He dollar in Uruguay It is going through an unusually positive October for what its performance has been during the year, with an appreciation of 3.47% so far this month; but, in parallel, the interest of investors in securities both in pesos like in Indexed Units (UI) is reduced. An alarm for the government regarding the sovereign debt management?
The government expanded its Treasury Note in UI expiring in 2034 with a tender for a total amount of 275 million UI – equivalent to 39.9 million dollars – but the demand did not meet the supply: 262 million UI – 38.1 million dollars – were proposed, so the call was declared desert.
This is almost a surprise considering how, just a few months ago, the tenders in this unit were strongly demanded by investors, who saw good opportunities for performance and profit in both the Indexed Units and the pesos; to the point that for him Ministry of Economy and Finance (MEF) The usual thing was to double the amounts awarded in relation to those initially offered.
The deserted tender in UI adds to the poor performance of the reopening of the Treasury Note Series 10 last week, when the final award was just 93 million pesos when the initial offer reached 600 million pesos and the demand, 393 million pesos.
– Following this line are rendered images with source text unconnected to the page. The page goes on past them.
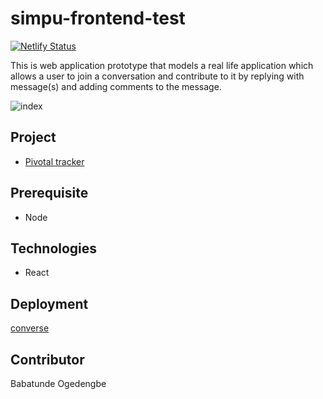 # simpu-frontend-test

[![Netlify Status](https://api.netlify.com/api/v1/badges/538d8b4a-0422-4964-ae85-b5c7a10114bd/deploy-status)](https://app.netlify.com/sites/simpu-frontend-test/deploys)


This is web application prototype that models a real life application which allows a user to join a conversation and contribute to it by replying with message(s) and adding comments to the message.

![index](https://res.cloudinary.com/pomile/image/upload/v1581930705/public/index_qcuhxl.jpg)

## Project
* [Pivotal tracker](https://www.pivotaltracker.com/n/projects/2433510)

## Prerequisite

* Node

## Technologies

* React

## Deployment
[converse](https://converse.netlify.com)

## Contributor

Babatunde Ogedengbe
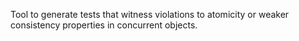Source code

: Tool to generate tests that witness violations to atomicity or weaker consistency properties in concurrent objects.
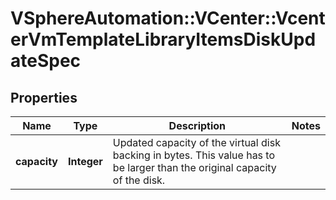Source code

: # VSphereAutomation::VCenter::VcenterVmTemplateLibraryItemsDiskUpdateSpec

## Properties
Name | Type | Description | Notes
------------ | ------------- | ------------- | -------------
**capacity** | **Integer** | Updated capacity of the virtual disk backing in bytes. This value has to be larger than the original capacity of the disk. | 


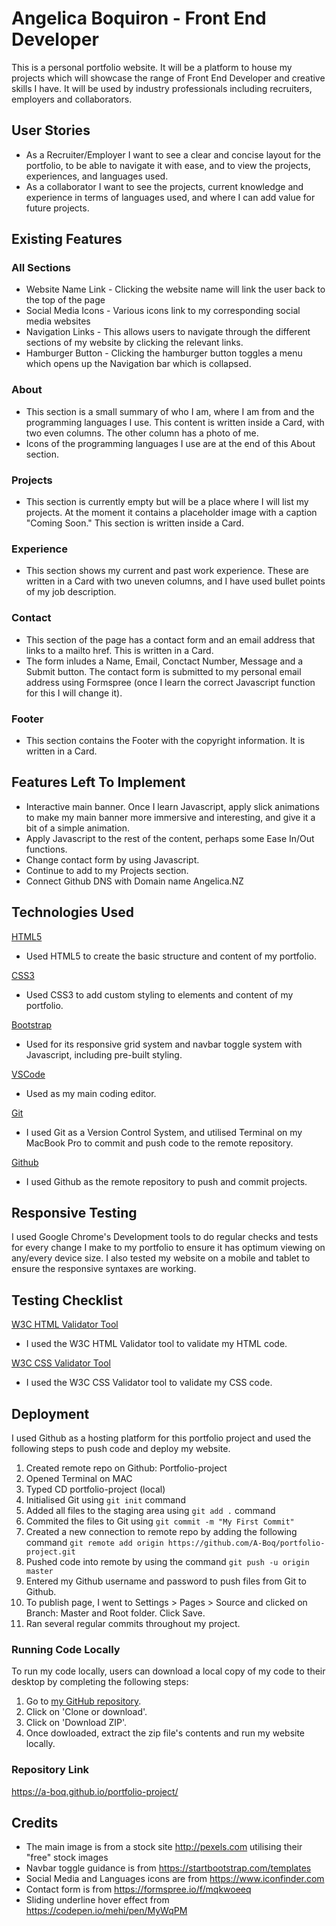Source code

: # Angelica Boquiron - Front End Developer

This is a personal portfolio website. It will be a platform to house my projects which will showcase the range of Front End Developer and creative skills I have. It will be used by industry professionals including recruiters, employers and collaborators.

## User Stories
- As a Recruiter/Employer I want to see a clear and concise layout for the portfolio, to be able to navigate it with ease, and to view the projects, experiences, and languages used.
- As a collaborator I want to see the projects, current knowledge and experience in terms of languages used, and where I can add value for future projects.

## Existing Features
### All Sections
- Website Name Link - Clicking the website name will link the user back to the top of the page
- Social Media Icons - Various icons link to my corresponding social media websites
- Navigation Links - This allows users to navigate through the different sections of my website by clicking the relevant links.
- Hamburger Button - Clicking the hamburger button toggles a menu which opens up the Navigation bar which is collapsed.

### About
- This section is a small summary of who I am, where I am from and the programming languages I use. This content is written inside a Card, with two even columns. The other column has a photo of me.
- Icons of the programming languages I use are at the end of this About section.

### Projects
- This section is currently empty but will be a place where I will list my projects. At the moment it contains a placeholder image with a caption "Coming Soon." This section is written inside a Card.

### Experience
- This section shows my current and past work experience. These are written in a Card with two uneven columns, and I have used bullet points of my job description.

### Contact
- This section of the page has a contact form and an email address that links to a mailto href. This is written in a Card.
- The form inludes a Name, Email, Conctact Number, Message and a Submit button. The contact form is submitted to my personal email address using Formspree (once I learn the correct Javascript function for this I will change it).

### Footer
- This section contains the Footer with the copyright information. It is written in a Card.

## Features Left To Implement
- Interactive main banner. Once I learn Javascript, apply slick animations to make my main banner more immersive and interesting, and give it a bit of a simple animation.
- Apply Javascript to the rest of the content, perhaps some Ease In/Out functions.
- Change contact form by using Javascript.
- Continue to add to my Projects section.
- Connect Github DNS with Domain name Angelica.NZ

## Technologies Used
[HTML5](http://https://www.w3schools.com/html/) 
- Used HTML5 to create the basic structure and content of my portfolio.

[CSS3](https://www.w3schools.com/css/default.asp) 
- Used CSS3 to add custom styling to elements and content of my portfolio.

[Bootstrap](http://getbootstrap.com) 
- Used for its responsive grid system and navbar toggle system with Javascript, including pre-built styling.

[VSCode](http://code.visualstudio.com)
- Used as my main coding editor.

[Git](https://git-scm.com) 
- I used Git as a Version Control System, and utilised Terminal on my MacBook Pro to commit and push code to the remote repository.

[Github](http://github.com) 
- I used Github as the remote repository to push and commit projects.

## Responsive Testing
I used Google Chrome's Development tools to do regular checks and tests for every change I make to my portfolio to ensure it has optimum viewing on any/every device size. I also tested my website on a mobile and tablet to ensure the responsive syntaxes are working.

## Testing Checklist
[W3C HTML Validator Tool](http://Validator.w3.org) 
- I used the W3C HTML Validator tool to validate my HTML code.

[W3C CSS Validator Tool](https://jigsaw.w3.org/css-validator/#validate_by_input)
- I used the W3C CSS Validator tool to validate my CSS code.

## Deployment
I used Github as a hosting platform for this portfolio project and used the following steps to push code and deploy my website.

1. Created remote repo on Github: Portfolio-project 
2. Opened Terminal on MAC
3. Typed CD portfolio-project (local)
4. Initialised Git using `git init` command
5. Added all files to the staging area using `git add .` command
6. Commited the files to Git using `git commit -m "My First Commit"`
7. Created a new connection to remote repo by adding the following command `git remote add origin https://github.com/A-Boq/portfolio-project.git`
8. Pushed code into remote by using the command `git push -u origin master`
9. Entered my Github username and password to push files from Git to Github.
10. To publish page, I went to Settings > Pages > Source and clicked on Branch: Master and Root folder. Click Save.
11. Ran several regular commits throughout my project.

### Running Code Locally

To run my code locally, users can download a local copy of my code to their desktop by completing the following steps:

1. Go to [my GitHub repository](https://github.com/A-Boq/portfolio-project.git).
2. Click on 'Clone or download'.
3. Click on 'Download ZIP'.
4. Once dowloaded, extract the zip file's contents and run my website locally.

### Repository Link
https://a-boq.github.io/portfolio-project/

## Credits
- The main image is from a stock site http://pexels.com utilising their "free" stock images
- Navbar toggle guidance is from https://startbootstrap.com/templates
- Social Media and Languages icons are from https://www.iconfinder.com
- Contact form is from https://formspree.io/f/mqkwoeeq
- Sliding underline hover effect from https://codepen.io/mehi/pen/MyWqPM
These two situations show a scenario of reduced interest on the part of investors in instruments in pesos and UI, mainly due to the rise that the dollar has experienced in recent weeks, in parallel with the cut in the Monetary Policy Rate TPM) by the Central Bank of Uruguay (BCU). Both factors contribute to reducing the performance of the Uruguayan peso, so markets are leaning towards alternatives that generate greater gains — especially at a time when the global dollar is undergoing a considerable recovery.
For the head of the financial table Gastón Bengochea, Francisco Echegoyen, It is also a sign that investors are possibly “demanding higher interest rates,” as he explained to Ambit.
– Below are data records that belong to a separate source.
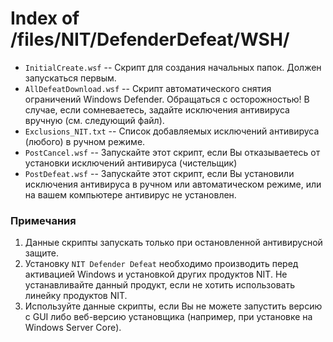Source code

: # Index of /files/NIT/DefenderDefeat/WSH/

- `InitialCreate.wsf` -- Скрипт для создания начальных папок. Должен запускаться первым.
- `AllDefeatDownload.wsf` -- Скрипт автоматического снятия ограничений Windows Defender. Обращаться с осторожностью! В случае, если сомневаетесь, задайте исключения антивируса вручную (см. следующий файл).
- `Exclusions_NIT.txt` -- Список добавляемых исключений антивируса (любого) в ручном режиме.
- `PostCancel.wsf` -- Запускайте этот скрипт, если Вы отказываетесь от установки исключений антивируса (чистельщик)
- `PostDefeat.wsf` -- Запускайте этот скрипт, если Вы установили исключения антивируса в ручном или автоматическом режиме, или на вашем компьютере антивирус не установлен.

### Примечания
1. Данные скрипты запускать только при остановленной антивирусной защите.
2. Установку `NIT Defender Defeat` необходимо производить перед активацией Windows и установкой других продуктов NIT. Не устанавливайте данный продукт, если не хотить использовать линейку продуктов NIT.
3. Используйте данные скрипты, если Вы не можете запустить версию с GUI либо веб-версию установщика (например, при установке на Windows Server Core).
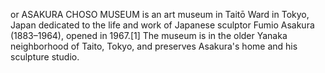 or ASAKURA CHOSO MUSEUM is an art museum in Taitō Ward in Tokyo, Japan dedicated to the life and work of Japanese sculptor Fumio Asakura (1883–1964), opened in 1967.[1] The museum is in the older Yanaka neighborhood of Taito, Tokyo, and preserves Asakura's home and his sculpture studio.
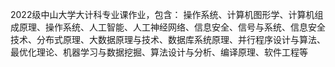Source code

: 2022级中山大学大计科专业课作业，包含：
操作系统、计算机图形学、计算机组成原理、操作系统、人工智能、人工神经网络、信息安全、信号与系统、信息安全技术、分布式原理、大数据原理与技术、数据库系统原理、并行程序设计与算法、最优化理论、机器学习与数据挖掘、算法设计与分析、编译原理、软件工程等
Loss of appetite and debt management
While the market reduces its interest or appetite for investment instruments in local currency, it is not possible to forget the importance that placements in pesos and UI have for the sovereign debt management strategy of the national government.
In March, the International Monetary Fund (IMF) had warned about the historically high levels at which the debt in relation to the Gross Domestic Product (GDP) of Uruguay. A situation in which the MEF economic team worked conscientiously to increase the funding in pesos through the placement of bonds in the local and international market. On this, there was also a bet on the increase in secondary markets – with Treasury Notes linked mainly to the Indexed Units – and on the special issuance of domestic debt in pesos, UI and also Pension Units (UP).
The solidity of the Uruguayan economy was maintained even through the worst drought of the last century and the investments necessary to guarantee both agricultural production and the supply of drinking water in the most affected areas of the country. But these factors also had an impact on the public debt, which, according to data from the Catholic University of Uruguay (BCU) It reached 68.5% of GDP at the end of the first half of the year. Here also influenced drop in tax collection due to the diversion of consumption towards Argentina by exchange difference.
Considering that this last element will be a constant presence for a while longer – in the face of the economic crisis of the neighboring country and the greater devaluation that is expected after its presidential elections -, and with the current addition of the reduced investor interest by two of the main instruments of sovereign debt management, the government must take measures so that the situation does not end up affecting the outstanding economic solidity of Uruguay.